Но сказать вслух, словами, было нельзя. Цыбин посадил Анну к себе на колени, взял ее рукою за грудь. Грудь сейчас походила на мешочек с высыпавшимся наполовину зерном, а раньше была полная доверху.
– Ну, ничего, Анка, - сказал Цыбин.
– Теперь у нас все пойдет...
Он наскорях выпил чаю, съел печеных селедок и побежал к Фомичу. Говорили, что когда-то в драке Фомич одним ударом уложил человека наповал и что лучше его моря никто не знает. Лет тысячу назад такой же Фомич, может быть, на этих же самых каменных берегах, был главою племени. Теперь - его выбирали в восемнадцатом в Учредительное Собрание, его спрашивали - сдавать налог или нет, идти в море или не идти.
Заросший серым волосом, коротконогий, он сидел у себя в избе без штанов - парусной иглой прилаживал к ним заплату. Вошел Цыбин. Фомич зажмурил правый глаз и остро, по-ястребиному, посмотрел левым.
– Ну, что?
– спросил он.
Цыбин конфузливо, не глядя - так же, как он стал бы говорить о любви, рассказал Фомичу, что вот теперь деньги есть и надо скорей заказать елу.
– плу, говоришь?
– Фомич зажег трубку, помолчал.
– Так... А только посудину покупать - это, брат, все одно как жениться. Это надо не торопясь. Это - в жизни раз. Оно, да!
Он снова стал стегать иглою. Стежки были из суровых ниток, медленные, прочные - и также были слова. Да. Заказать елу. А где заказать? На казенном заводе? Лапти им плесть, а не строить! В Архангельском - там могут. Это оно, да. А только там, как у нас в советском кооперативе - в очередь становись. Год ждать - не меньше. Да...

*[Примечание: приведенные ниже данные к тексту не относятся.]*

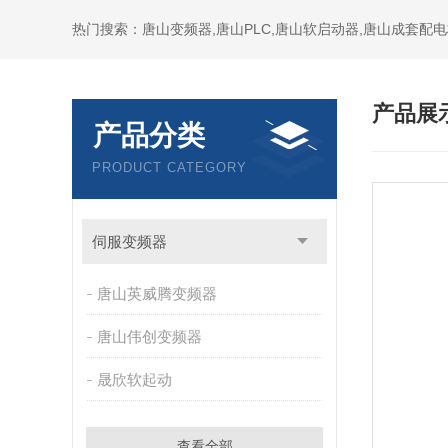
产品展
产品分类
PRODUCT CATEGORY
伺服变频器
唐山英威腾变频器
唐山伟创变频器
晟欣软起动
查看全部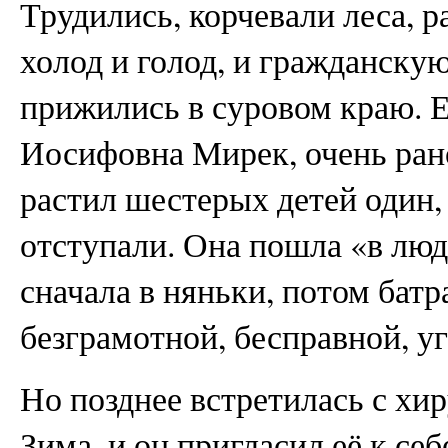
Трудились, корчевали леса, 
холод и голод, и гражданску
прижились в суровом краю. Е
Иосифовна Мирек, очень рано
растил шестерых детей один, 
отступали. Она пошла «в люд
сначала в няньки, потом батр
безграмотной, бесправной, у
Но позднее встретилась с хи
Зима, и он пригласил её к се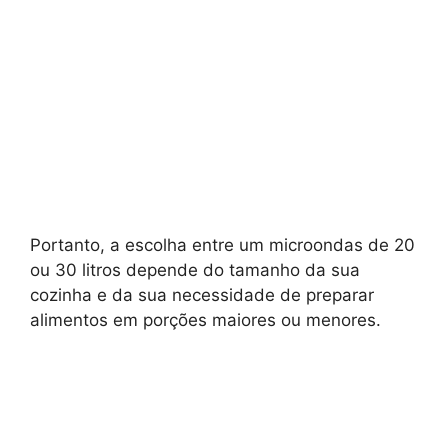
Portanto, a escolha entre um microondas de 20
ou 30 litros depende do tamanho da sua
cozinha e da sua necessidade de preparar
alimentos em porções maiores ou menores.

За окном на скалах каменно сидели тучи, все небо кругом было серое, состарившееся. Цыбину ясно стало: ждать... Ела уплывала, становилась все меньше, чуть виднелась вдали. Он вздохнул, встал. Руки у него висели так, как будто вместо кулаков были гири.
– Ну, что ж... спасибо, Фомич. Пойду... Фомич опять одноглазо, по-ястребиному поглядел на Цыбина - и даже не так: в Цыбина, внутрь. Поглядел в сказал:
– Погоди-ка...
– Цыбин остановился.
– А если тебе не на заказ, а готовую купить? Слыхал я, одна сейчас продается...
Сердце у Цыбина застучало, как пущенный в ход мотор. Он уже не слышал даже слов, какие говорил Фомич, но и без слов - как понимают друг друга рыбы - понял все, что надо: ела стоит в Мурманске, не какая-нибудь, а норвежская, продает ее норвежка с Кильдина, муж у нее недавно помер. Теперь одно: скорей попасть в Мурманск, пока никто не перехватил елу - его, Цыбина, елу. А пароход на Мурманск, на Вардэ - только через неделю. Перехватят в неделю как пить дать перехватят!
Фомич порылся в серой, спутанной шерсти на лице - и вспомнил:
– А вот - будто Клаус собирался в Мурманск идти. Поршень у него на моторе... Новый надо.
Через минуту Цыбин был уже у Клауса. Клаус молчал, громко сопел по-коровьи. Потом оказал:
– Когда селедка, ты мне двугривенный пуд, но теперь: "Клаус! Клаус!" Но я не вспоминаю. Ты мне помогаешь грузить, и я иду после два дня воскресенье.
Грузить? Да Цыбин сейчас хоть сто пудов поднять может! Только бы дожить - только бы скорее дожить. Как пьяный, напинаясь на людей, на вещи, Цыбин ходил эти два дня. И как пьяный кружил из стороны в сторону ветер, погода была непрочная, вот только что было ясно - и вдруг налетел осенний шквал, все темнело. Темнел и Цыбин: а что если к воскресенью ветер разыграется как следует и Клаус побоится идти?